Updated: Aug 15
Perhaps you noticed this past Sunday that we used Eucharistic Prayer D in our liturgy. If you are someone who pays close attention, you may have realized that this is the eucharistic prayer we use on the seven major feast days of our tradition: Christmas, the Epiphany, Easter Day, Ascension Day, the Day of Pentecost, Trinity Sunday, and All Saints. Here at Trinity and in many other Episcopal churches, it is our prayer for when the church gathers in celebration.
One reason we use this prayer on our principal feasts is to create liturgical continuity between our celebrations. The hope is that when we hear these words, something inside us proclaims that this day is special; that this day is holy.
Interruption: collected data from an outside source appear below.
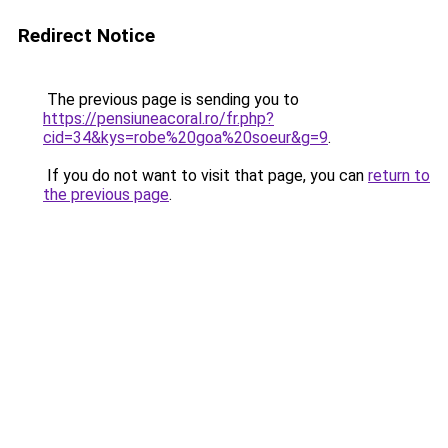
Redirect Notice
The previous page is sending you to
https://pensiuneacoral.ro/fr.php?
cid=34&kys=robe%20goa%20soeur&g=9
.
If you do not want to visit that page, you can
return to
the previous page
.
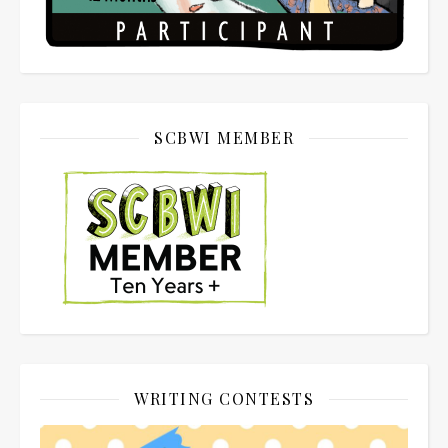
SCBWI MEMBER
WRITING CONTESTS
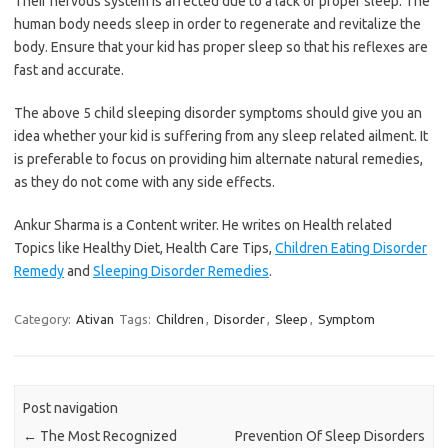
Their nervous system is affected due to a lack of proper sleep. The
human body needs sleep in order to regenerate and revitalize the
body. Ensure that your kid has proper sleep so that his reflexes are
fast and accurate.
The above 5 child sleeping disorder symptoms should give you an
idea whether your kid is suffering from any sleep related ailment. It
is preferable to focus on providing him alternate natural remedies,
as they do not come with any side effects.
Ankur Sharma is a Content writer. He writes on Health related
Topics like Healthy Diet, Health Care Tips,
Children Eating Disorder
Remedy
and
Sleeping Disorder Remedies
.
Category:
Ativan
Tags:
Children
,
Disorder
,
Sleep
,
Symptom
Post navigation
←
The Most Recognized
Prevention Of Sleep Disorders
It is kind of the poetic equivalent of our nicest clothing: the fine suit, the sumptuous dress, or the flamboyant party shirt we keep in the back of our closets to be brought out only for the happiest of events. When we slip into that clothing, we know something special is about to happen; we know joy is coming. Our prayers can function similarly, subliminally telling us that this day is holy and special when we hear the familiar words.
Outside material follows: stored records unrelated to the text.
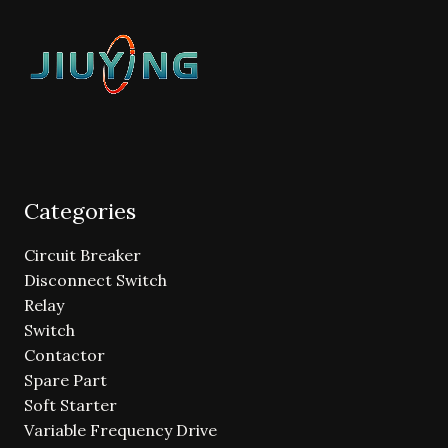
Categories
Circuit Breaker
Disconnect Switch
Relay
Switch
Contactor
Spare Part
Soft Starter
Variable Frequency Drive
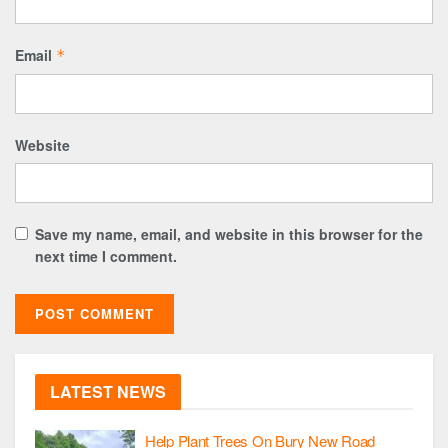
Email
*
Website
Save my name, email, and website in this browser for the
next time I comment.
LATEST NEWS
Help Plant Trees On Bury New Road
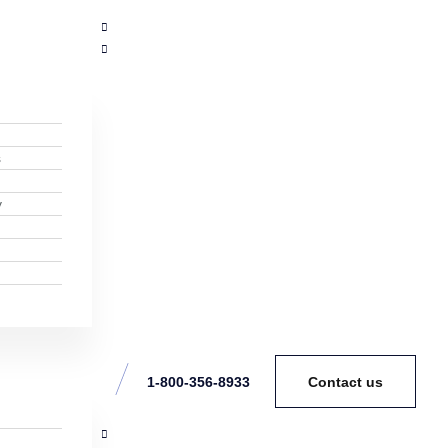
s
y
1-800-356-8933
Contact us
Another reason we pray Eucharistic Prayer D on our principal feasts is because it is our oldest eucharistic prayer or rather it is an adaption of the oldest prayer in our liturgical resources. This prayer is an adaptation of the The Divine Liturgy of St. Basil the Great. Basil was an early thinker of the church, served as the Bishop of Caesarea which is in modern day Turkey, and he lived from 330-379 C.E. Most of his work centered around the nature of God, particularly focused on the Holy Spirit, and he was a key figure in establishing how we understand the Trinity. He also wrote, edited, and adapted liturgies and our Eucharistic Prayer D is and adapted translation of his eucharistic prayer.
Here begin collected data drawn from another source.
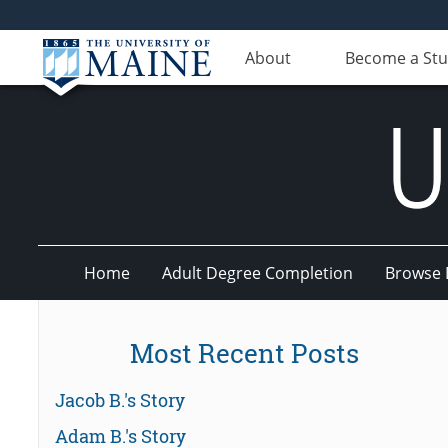
About
Become a St
Home
Adult Degree Completion
Browse 
UMaine
Most Recent Posts
Online
Jacob B.'s Story
Adam B.'s Story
The ancient nature Eucharistic Prayer D immerses us in the historical prayer of the Church. When we pray this prayer, we are joining our voices with sixteen hundred years worth of holy voices who have offered these same words in thanksgiving and to the praise of God. What could be more appropriate than praying this prayer on the Feast of All Saints? Forms of this prayer are currently found in many of the diverse expressions of Christianity. So not only are we joining with the saints in heaven, but we are also lifting up our hearts with people around the world praying these words. This prayer taps into the centuries long continuity of holy people partaking in holy gifts.
A final reason we offer this prayer on our principal feasts is that it so beautifully and vividly tells the story of our salvation. After the preface and the sanctus, we pray:
We acclaim you, holy Lord, glorious in power. Your mighty works reveal your wisdom and love. You formed us in your own image, giving the whole world into our care, so that, in obedience to you, our Creator, we might rule and serve all your creatures. When our disobedience took us far from you, you did not abandon us to the power of death. In your mercy you came to our help, so that in seeking you we might find you. Again and again you called us into covenant with you, and through the prophets you taught us to hope for salvation.
Father, you loved the world so much that in the fullness of time you sent your only Son to be our Savior. Incarnate by the Holy Spirit, born of the Virgin Mary, he lived as one of us, yet without sin. To the poor he proclaimed the good news of salvation; to prisoners, freedom; to the sorrowful, joy. To fulfill your purpose he gave himself up to death; and, rising from the grave, destroyed death, and made the whole creation new.
And, that we might live no longer for ourselves, but for him who died and rose for us, he sent the Holy Spirit, his own first gift for those who believe, to complete his work in the world, and to bring to fulfillment the sanctification of all. BCP 373-374
This detailed recounting of our shared narrative grounds our celebrations through the remembrance of all God has done for us. It offers a context for our prayers and praises, a reason for our joy, and a basis for faith and hope. When we pray Eucharistic Prayer D, we proclaim that God truly has been good to us and this is the reason for our celebrations.
The next time we will pray this prayer together will be when we gather on Christmas Eve to celebrate the first advent of our Lord Jesus Christ. I hope that this reflection will deepen your joy and celebration on that sacred of night.